Scientists are pursuing multiple tracks of research in the quest for an effective treatment to combat the COVID-19 pandemic. One pathway showing some early promise involves llamas. A new study shows that antibodies from llamas can neutralize the virus that causes COVID-19.
Daniel Wrapp, the co-author of that study, is a graduate student affiliated with Dartmouth College and the University of Texas at Austin. He spoke to Vermont Public Radio's Mitch Wertlieb about his research. Their interview has been edited and condensed for clarity.
Mitch Wertlieb: So presumably you did not just pick any animal out of a hat. Why did your team think that llamas might have antibodies that could actually help fight the coronavirus?
Daniel Wrapp: In the early 90s it was discovered that camelids, which is a group that includes llamas, alpacas, camels and a couple other animals, produced a specialized class of antibodies which are called nanobodies. The reason they're called that is because they're about half the size of the conventional antibodies that you and I would produce. And because of that smaller size, they have enhanced stability and they're also able to wedge themselves into crevices that larger antibodies wouldn't otherwise be able to access.
So in 2016, in collaboration with our colleagues at Ghent University in Belgium, we vaccinated a 4-year-old llama, named Winter, with the coronavirus spike proteins from the viruses that caused the MERS and SARS outbreaks. From the llama, we were able to isolate two really potently neutralizing antibodies: one directed against MERS, one directed against SARS. And we were in the process of writing up these results when the current pandemic broke. There were no active coronavirus outbreaks when we started this research. We were just hoping to learn more about how these proteins functioned.
Before we continue, I'm pretty sure our listeners are going to want to know if Winter the llama is okay after having this injected into its system.
Winter is totally fine! Winter is grazing peacefully on a farm in Belgium. We just injected one small portion of the virus — a noninfectious portion of the virus — to elicit these antibodies, sort of prime the llama immune system against the coronaviruses.
And then once we had done that, we were able to get the sequence of the antibodies which were raised in response to vaccination. Once we had those sequences, we could produce the nanobodies in lab, so we didn't have to be continuously drawing blood from these llamas, and we were able to produce recombinantly from a cell culture system for all of our experiments.
Any idea why llamas and their relatives have these special antibodies that many organisms don't?
That would be a really interesting question for an evolutionary biologist, because these smaller antibodies also exist in sharks. But it is thought that was a two distinct evolutionary events: one in llamas and one in sharks.

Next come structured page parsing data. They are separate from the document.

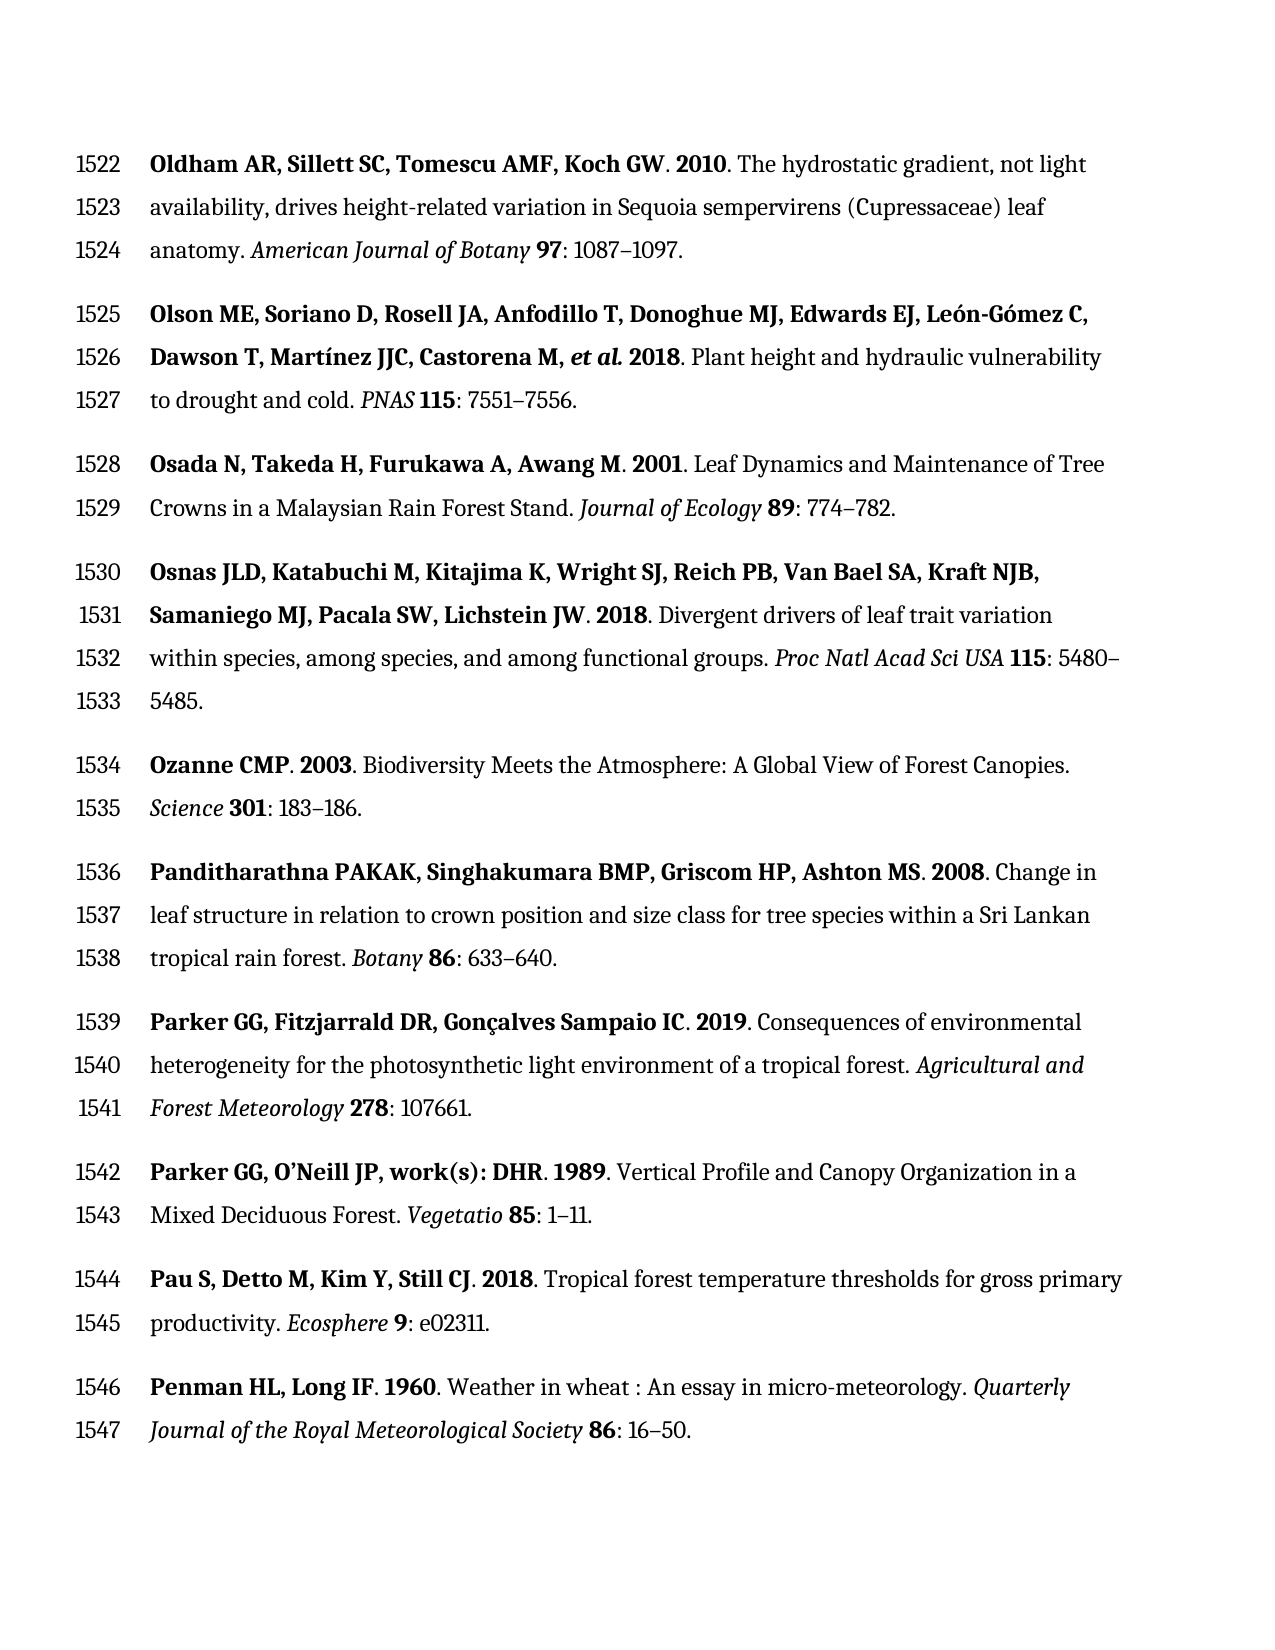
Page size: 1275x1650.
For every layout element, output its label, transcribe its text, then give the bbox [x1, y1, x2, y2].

text Olson ME, Soriano D, Rosell JA, Anfodillo T, Donoghue MJ, Edwards EJ, León-Gómez C, Dawson T, Martínez JJC, Castorena M, et al. 2018. Plant height and hydraulic vulnerability to drought and cold. PNAS 115: 7551–7556. [150, 300, 1125, 415]
text Parker GG, Fitzjarrald DR, Gonçalves Sampaio IC. 2019. Consequences of environmental heterogeneity for the photosynthetic light environment of a tropical forest. Agricultural and Forest Meteorology 278: 107661. [150, 1008, 1125, 1123]
text Pau S, Detto M, Kim Y, Still CJ. 2018. Tropical forest temperature thresholds for gross primary productivity. Ecosphere 9: e02311. [150, 1265, 1125, 1337]
text Panditharathna PAKAK, Singhakumara BMP, Griscom HP, Ashton MS. 2008. Change in leaf structure in relation to crown position and size class for tree species within a Sri Lankan tropical rain forest. Botany 86: 633–640. [150, 858, 1125, 973]
text Ozanne CMP. 2003. Biodiversity Meets the Atmosphere: A Global View of Forest Canopies. Science 301: 183–186. [150, 751, 1125, 823]
text Osada N, Takeda H, Furukawa A, Awang M. 2001. Leaf Dynamics and Maintenance of Tree Crowns in a Malaysian Rain Forest Stand. Journal of Ecology 89: 774–782. [150, 450, 1125, 522]
text Parker GG, O’Neill JP, work(s): DHR. 1989. Vertical Profile and Canopy Organization in a Mixed Deciduous Forest. Vegetatio 85: 1–11. [150, 1158, 1125, 1230]
text Oldham AR, Sillett SC, Tomescu AMF, Koch GW. 2010. The hydrostatic gradient, not light availability, drives height-related variation in Sequoia sempervirens (Cupressaceae) leaf anatomy. American Journal of Botany 97: 1087–1097. [150, 150, 1125, 265]
text Osnas JLD, Katabuchi M, Kitajima K, Wright SJ, Reich PB, Van Bael SA, Kraft NJB, Samaniego MJ, Pacala SW, Lichstein JW. 2018. Divergent drivers of leaf trait variation within species, among species, and among functional groups. Proc Natl Acad Sci USA 115: 5480–5485. [150, 557, 1125, 716]
text Penman HL, Long IF. 1960. Weather in wheat : An essay in micro-meteorology. Quarterly Journal of the Royal Meteorological Society 86: 16–50. [150, 1372, 1125, 1444]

How confident are you that this could lead to a possible vaccine that could actually eliminate COVID-19?
There is a slight distinction between what we're proposing or reporting here and a vaccine. A vaccine, you would administer a patient something that looks like the virus so that they can raise antibodies in response to that. And then they would be protected if they ever came into contact with the actual infectious agent.

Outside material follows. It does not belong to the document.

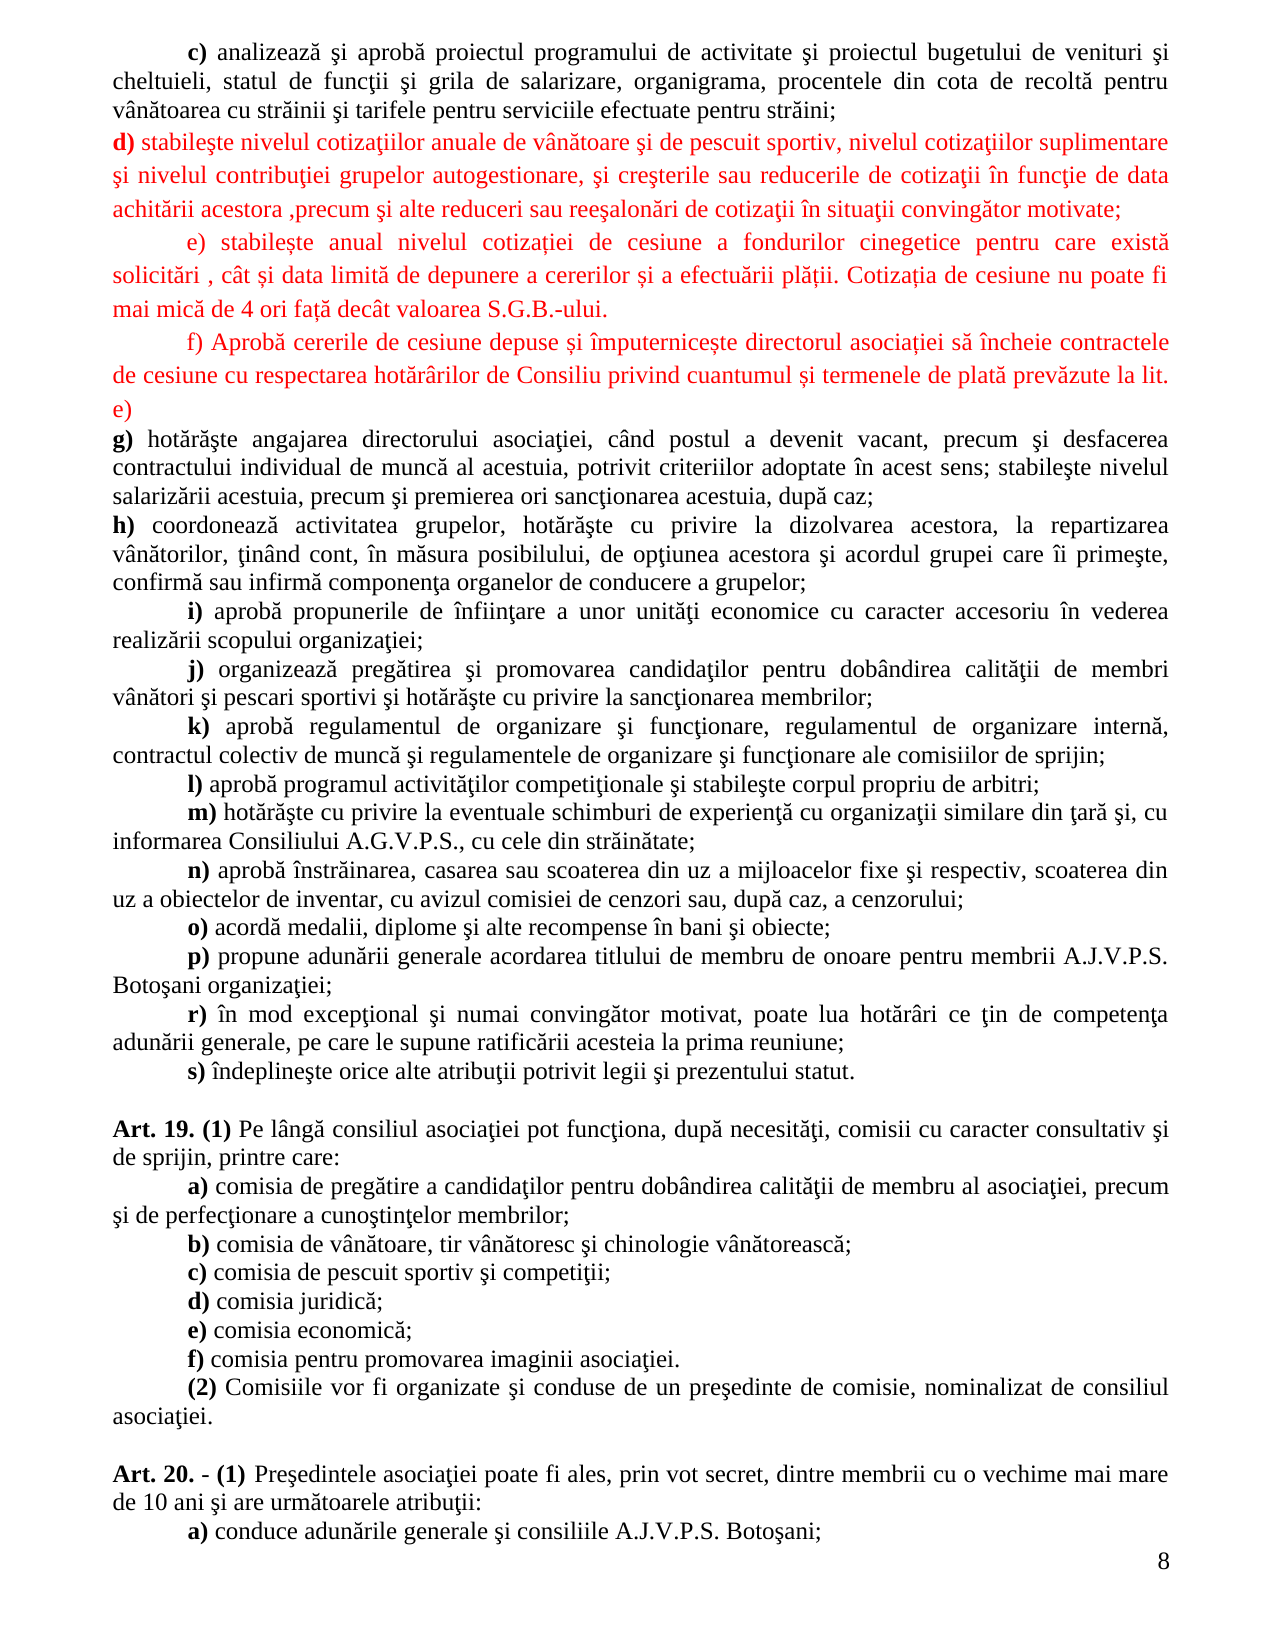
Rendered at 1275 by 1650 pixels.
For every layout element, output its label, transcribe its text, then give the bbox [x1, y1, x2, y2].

Here we would be directly administering an antibody. So it's more of a treatment than a prophylactic vaccination. That being said, vaccines aren't always super effective in the elderly. They have trouble raising an active immune response. And so we could prophylactically administer this antibody and then they would be protected for several months.
We are actively performing pre-clinical trials, testing for protection in hamsters. If that looks good, we'll move into non-human primates. And if that looks good, we'll begin phase-one clinical testing in humans.
And about how much time are we talking about with all those steps you just mentioned?
Our best estimate for the entire time course from right now until we could have an approved therapeutic on the market is about a year.
I think several years from now we will have an effective vaccine and there will be less need for treatments like this. But at the moment, even if we did have an effective vaccine, there are so many people currently infected, that a vaccine wouldn't be useful to those people. So we would need to be able to quickly administer them a treatment so they can reduce disease burden and fight off the virus more quickly.
What's important about this research for the general public to know?
I think it's a really good case for how important basic research is. When we started, there were no active coronavirus outbreaks. All of a sudden, we were writing up these results and the current pandemic hit, and because the SARS-CoV-1 virus is so similar to the causative agent of COVID-19, this research quickly became translational. It quickly became something that could have therapeutic implications.
And if we weren't doing fundamental biology, trying to understand how these proteins worked, we never would've found that out.